Non-dom remittance proposals may cause exodus
Proposed changes to the tax treatment of non-domiciles could harm the UK's attractiveness to foreign investors, advisers warn
Proposed changes to the tax treatment of non-domiciles could harm the UK's attractiveness to foreign investors, advisers warn
GOVERNMENT PROPOSALS to make remittance elections apply for as long as three years, rather than the current one, could adversely affect the UK’s attractiveness to non-domiciles, advisers warn.
A consultation on the plans, including a new band for people who have been resident for 17 of the last 20 years, is now underway.
A remittance includes income realised abroad and brought into the UK, while it can also come in the form of assets.
There are further proposals to introduce a substantial increase to the charge for people who have been UK-resident for 12 out of the last 14 years from £50,000 to £60,000.
Kingston Smith tax partner Tim Stovold said it would be “sad” to see the non-domicile regime disappear as it has been “part of the story of making London the diverse city it is today”.
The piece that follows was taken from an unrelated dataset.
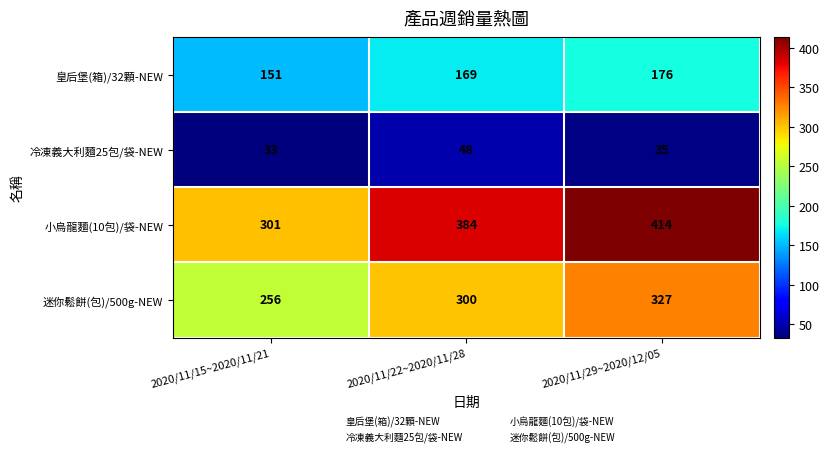

Where is 小烏龍麵(10包)/袋-NEW nearest to the value 357?

2020/11/22~2020/11/28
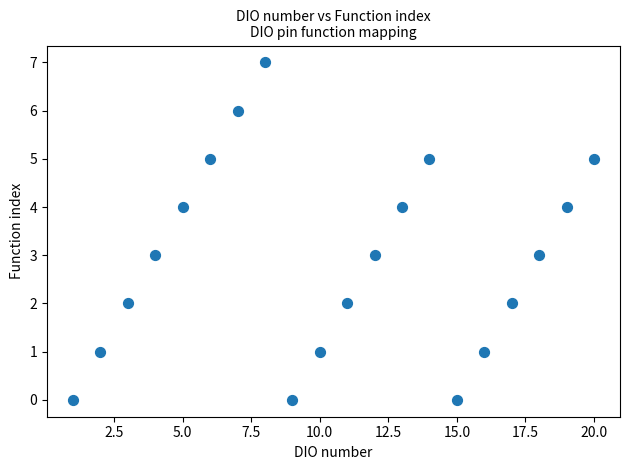

What is the range of X values (max minus min)?

19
“With everyone from Greek ship owners to individuals owning luxury department stores and football clubs choosing to make London their home,” he said.
“In April 2012, the change to the non-dom rules was a welcome one which allowed these wealthy individuals to bring as much money back to the UK as they wanted without a UK tax charge provided that they invested in UK businesses. The current proposals seem to have reverted back to squeezing as much tax as possible from those who can most afford it. The problem with this approach is that this population is highly mobile and although there may not be a mass exodus, those intending to leave in the future anyway may accelerate that decision and many more will simply not come to the UK in the first place.”